Birleşmiş Milletler Gıda ve Tarım Örgütü (FAO) ile OECD raporlarına göre, önümüzdeki 10 yıl içinde gıda fiyatlarında yüzde 40‘a varan artışlar olacağının beklendiğini açıklayan ZMO Genel Başkanı Özden Güngör, "FAO‘nun verilerine göre dünyada 850 milyon aç insan bulunmakta ve her yıl 10 milyon insan açlık/yetersiz beslenme nedeniyle hayatını kaybetmektedir. Tüm bu olumsuzluklar göz önüne alındığında, dünyada bir gıda krizinin patlak vermesi kaçınılmaz görünüyor" diye konuştu.

2020 yılından sonra dünya nüfusundaki hızlı artışın, hane başına düşen gıda harcamasını yüzde 30 arttıracağına işaret eden Güngör, Gıda Tarım ve Hayvancılık Bakanı Faruk Çelik'in Türkiye'nin Afrika'dan arazi kiralayabileceği yönündeki ifadelerinin ardından yaptığı açıklamada, şunları dilegetirdi:

GIDA KRİZİNE ÇÖZÜM ARAYAN ÜLKELER ARAZİ KİRALIYOR

"Gıda arzındaki sıkıntılar kalıcı sorunlara yol açarken, tarım ürünlerinin yakıt üretiminde kullanılması gıda krizini daha da derinleştirmektedir. Bu gelişmelerden etkilenmek istemeyen gelişmiş ülkeler, ileride doğacak gıda açığını yurtdışında uzun süreli toprak kiralama veya satın almak yoluyla gidermeyi planlamakta, gıda güvenliklerinin temini için yurtdışındaki bu tarım alanlarına ciddi yatırımlar yapmaktadırlar.

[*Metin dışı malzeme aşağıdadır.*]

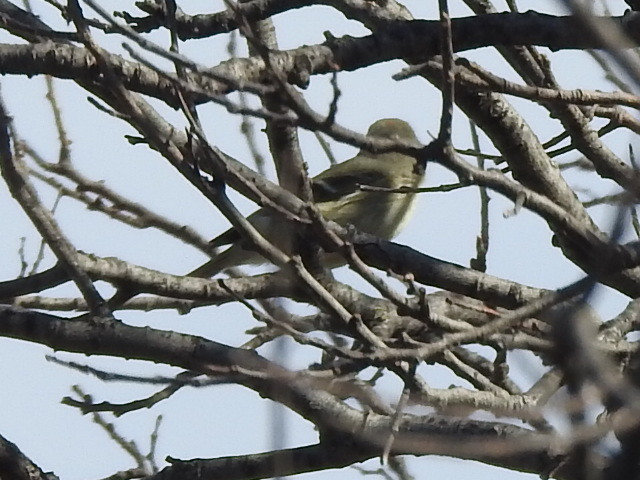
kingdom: Animalia
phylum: Chordata
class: Aves
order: Passeriformes
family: Regulidae
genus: Regulus
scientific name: Regulus calendula
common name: Ruby-crowned kinglet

YOKSUL ÜLKELERDEKİ KİRALAMALAR ARAZİ GASPI

Gıda temini için hayati önem taşıyan bu yatırımlar, uluslararası şirketlerin yanı sıra devletler tarafından da yapılmaktadır. Dünya Ticaret Örgütü (DTÖ)‘nün 2013 raporuna göre, 41 ülkenin başka ülkelerde arazi kiraladığı, 62 ülkenin ise topraklarını ikinci bir ülkeye kiraladığı ve sattığı bilinmektedir. Yabancı yatırımcıların (finans kurumları, devletler, şirketler vb.) fakir ülkelerde tarım arazisi kiralama ya da satın alması 'Arazi Gaspı' olarak nitelendirilmektedir. Özellikle gıda krizi sonrası, dünyada bu işlemler oldukça hızlanmıştır. Gasp edilen topraklar özellikle biyoyakıt üretimi için kullanılan bitkilerin üretimi için kullanılmaktadır.

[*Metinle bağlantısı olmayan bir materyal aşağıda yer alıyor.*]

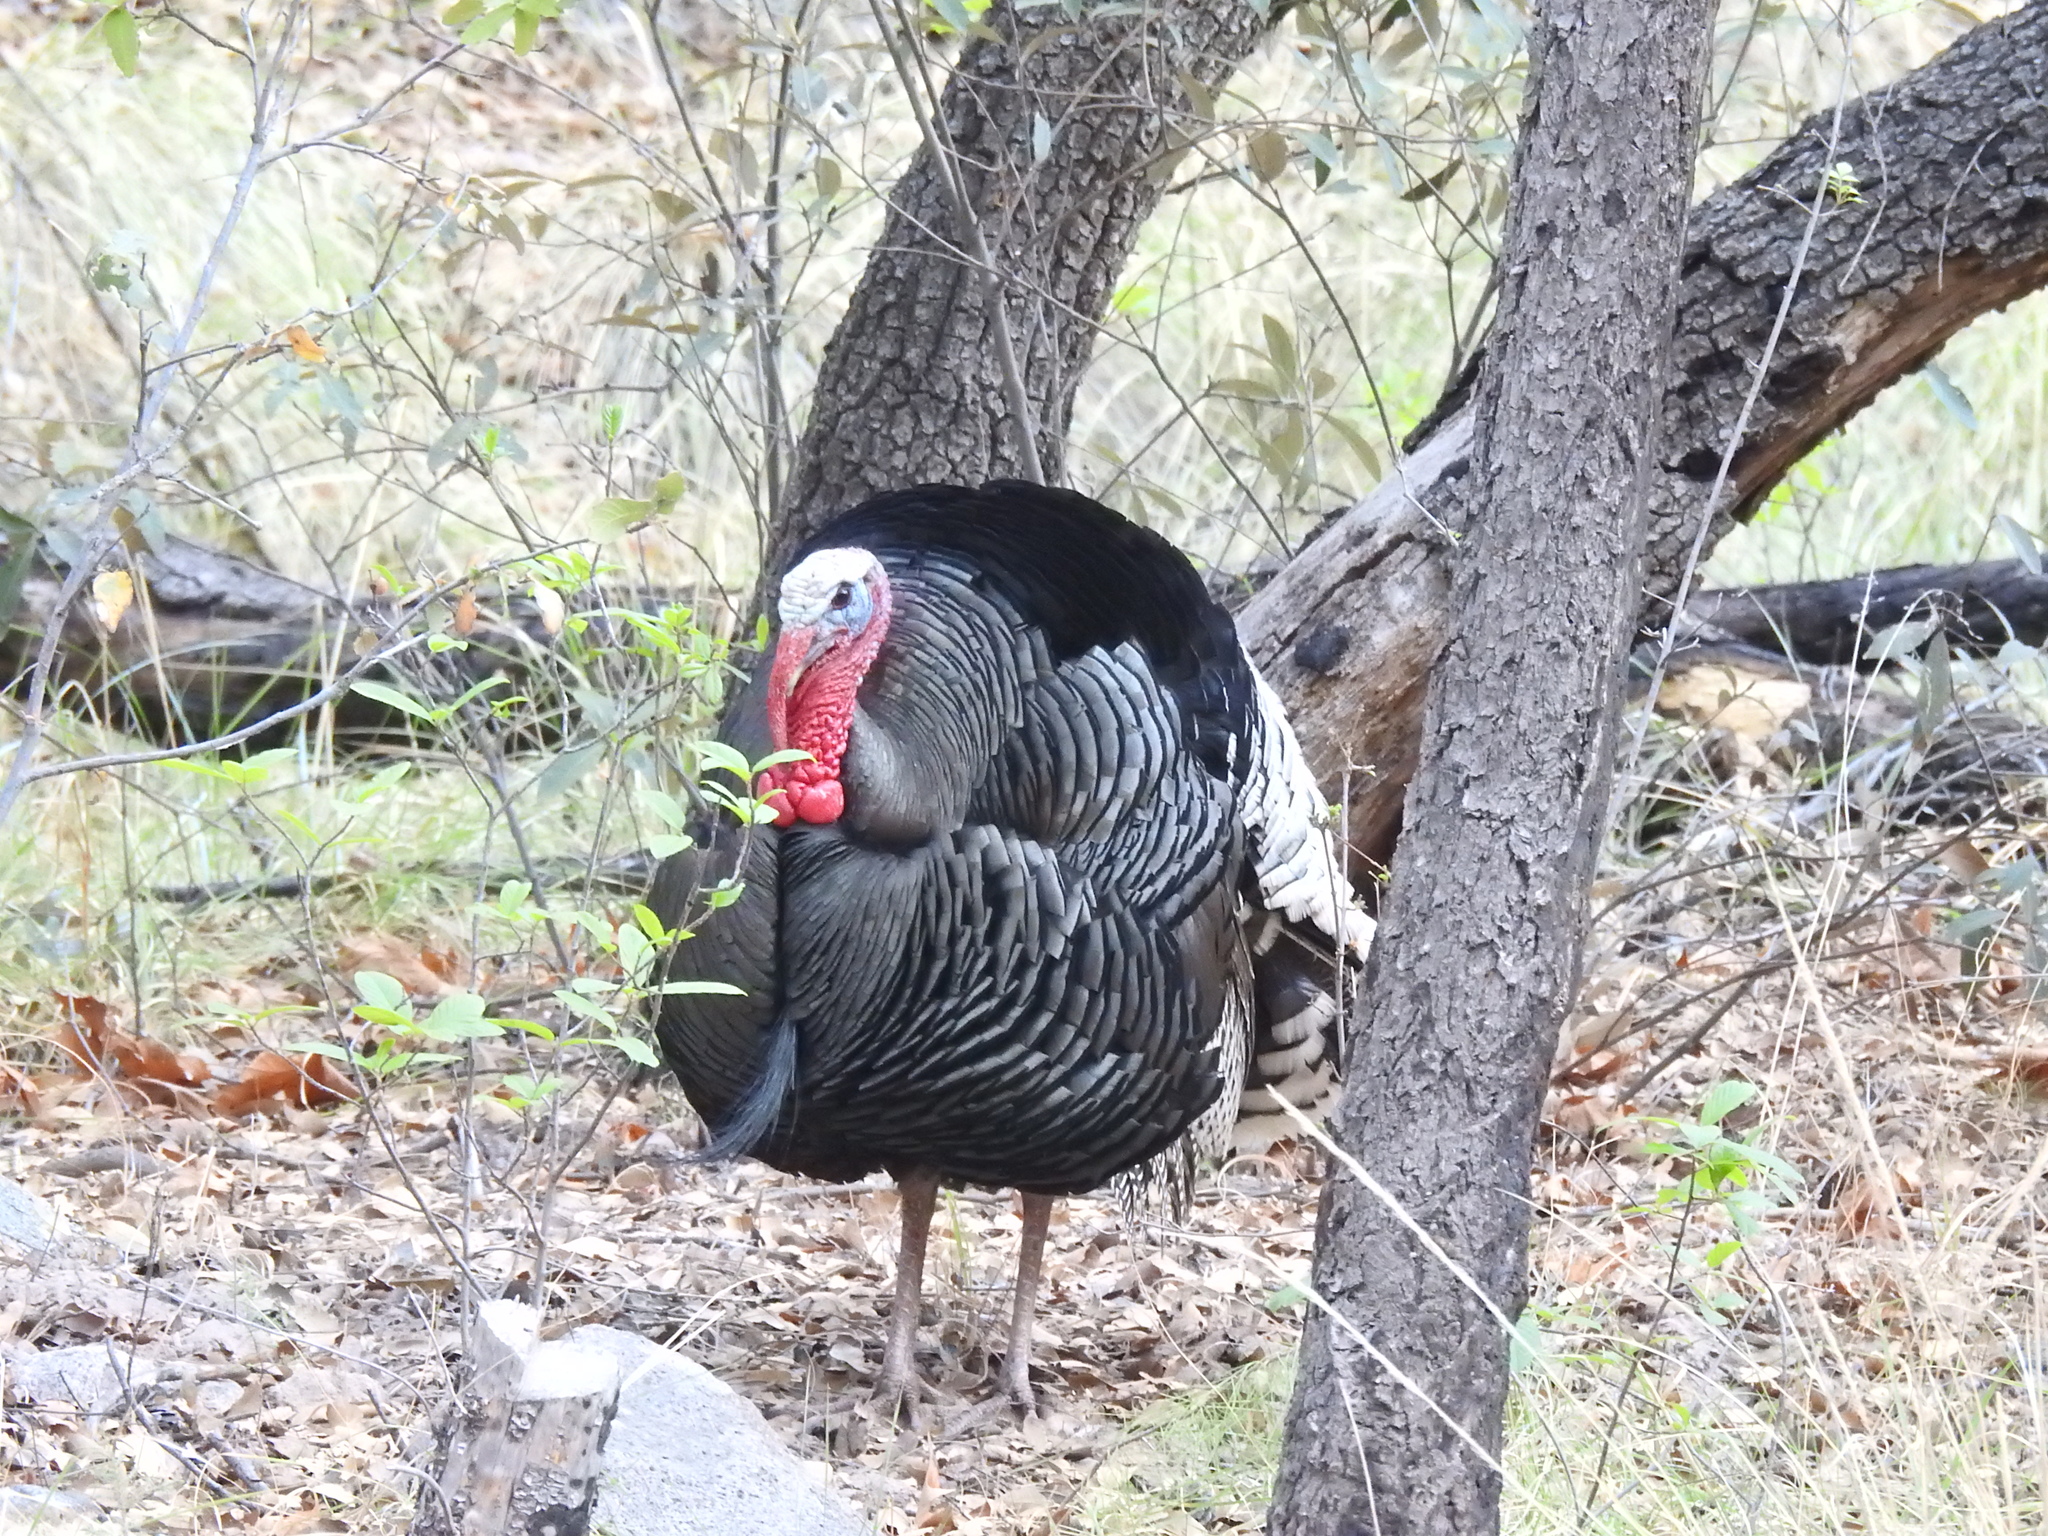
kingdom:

MİLYONLARCA YOKSUL İNSAN TOPRAĞINDAN SÜRÜLÜYOR

Arazi (gaspı) kiralama uygulaması ile fakir ülkelerdeki milyonlarca insan, tek geçim kaynağı olan topraklardan zorla ve hiçbir tazminat ödenmeden sürülmektedir. Gasp edilen topraklar çoğunlukla açlıktan ölümlerin yaşandığı az gelişmiş ülkelerde yer almakta, üretilen ürünler bu ülkedeki açlığın azaltılması ve giderilmesi için kullanılmayıp, yüzde 70'i ihraç edilmektedir."

AÇLIKLA SAVAŞAN AFRİKA'DA 56 MİLYON HEKTARLIK GASP

Satın alınan veya kiralanan toprakların büyük bölümü kuraklık ve açlıkla mücadele eden Afrika ülkelerinde bulunduğuna dikkat çeken ZMO Başkanı Güngör, "Kara Kıta'da bu yolla el değiştiren toprak miktarının 47 -56 milyon hektar arasında olduğu tahmin edilmektedir. Bir batı Afrika ülkesi olan Liberya‘da tüm tarım arazileri yabancılar tarafından işletilmektedir. Liberya halkının yarıya yakını ise açlıkla mücadele etmektedir. Bir güneydoğu Afrika ülkesi olan Mozambik`in verimli tarım arazilerinin yüzde 29'u yabancı yatırımcıların elindedir ve halkın yüzde 58'i açlık sorunu ile savaşmaktadır" diye konuştu.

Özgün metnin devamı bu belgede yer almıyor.